Because even for all those taking part in the original event, there was a significant amount of life disruption and transformation, and a wide range of emotions – from fear to fulfilment, from awe to joy, at this encounter with the living God.
It is also significant that it is in their study of the sky that the wise men became aware of the imminent birth of this divine child who would be a king, a realisation which prompted them to leave their books and go on a long and perilous journey to find him.
This reminds us that we can learn a great deal about God as we study nature around us, and as we consider our place in the divinely created universe.

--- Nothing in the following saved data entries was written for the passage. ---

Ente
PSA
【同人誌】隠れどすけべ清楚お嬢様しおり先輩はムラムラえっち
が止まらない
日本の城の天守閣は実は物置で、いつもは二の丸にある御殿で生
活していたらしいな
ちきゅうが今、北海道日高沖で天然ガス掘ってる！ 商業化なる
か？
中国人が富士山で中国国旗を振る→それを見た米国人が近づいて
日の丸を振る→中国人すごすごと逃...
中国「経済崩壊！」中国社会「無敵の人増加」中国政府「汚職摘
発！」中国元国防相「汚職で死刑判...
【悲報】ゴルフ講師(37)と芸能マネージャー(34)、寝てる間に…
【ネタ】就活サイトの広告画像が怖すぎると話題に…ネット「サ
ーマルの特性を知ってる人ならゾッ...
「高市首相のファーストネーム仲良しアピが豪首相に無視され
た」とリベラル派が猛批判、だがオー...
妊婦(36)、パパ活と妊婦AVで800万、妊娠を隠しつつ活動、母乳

Science, as well as theology, does help us to understand God better as we learn to understand the world better.
Guy Consolmagno, the director of the Vatican Observatory, said in an online seminar this week that, instead of being in opposition, ‘when you lose science, you are losing an important way of knowing God’. For him, science and religion are not in opposition, but instead two different books of facts that complement one another, and it is faith which gives us the reason to study science.
Today, in a world that continues to seem more uncertain, we have come together – with the wise men, but also the rustic shepherds, the busy innkeeper and the casual bystanders – to worship and witness again to the one who makes us whole – in our communities and individually.
The one who did grow to remind the world that love – love of God, love of neighbour, and love of ourself – love is everything, and that when we live by the values of love, we have a roadmap for our own lives, that as we are transformed by the guiding of the stars in our lives that take us towards God, we may in turn be the guiding stars for others and lead lives that are fruitful for the world.
As the Wise men unpacked their gifts – Gold, a symbol of Jesus’ kingship, Frankincense, a symbol of Jesus’ divinity, and Myrrh, a symbol foreshadowing Jesus’ death – today we too bring the gifts of our lives, symbols of the perennial living word made flesh even in the world today.
In baptism, Skyla, through the promises made by her parents and godparents on her behalf, will promise today to be formed by the life and teaching of Jesus, to grow into a close relationship with him so that she will be able to discern her place and role in God’s world.
In confirmation, Esther will make a personal public commitment of the promises that were made for her at her baptism, as she now seeks to follow God’s call into her life ever closer, and thereby shine as a light in the world.
And Leonard and Jeanine, as they are welcomed into the Anglican Church, affirm their ongoing faith in God and the wonders God has brought to their lives, commit to seeking God in community with all of us, as we strive to embody God’s love as we have received it, here in downtown Montreal and wherever we are.
We too of course are also called to renew our commitment to Jesus who drew all to himself, in the crib of Bethlehem and also on the Cross, that as we look ahead to the new year, we may discern where God is calling us to be and how Jesus is encouraging us to act in a world which continues to need compassion and love.
At the Epiphany mass at St Peter’s in Rome on Saturday, Pope Francis reminded us that “If we want to find Jesus, we have to overcome our fear of taking risks, our self-satisfaction and our indolent refusal to ask anything more of life. We need to take risks simply to meet a child.
“Those risks are immensely worth the effort, since in finding that child, in discovering his tenderness and love, we rediscover ourselves,” he said.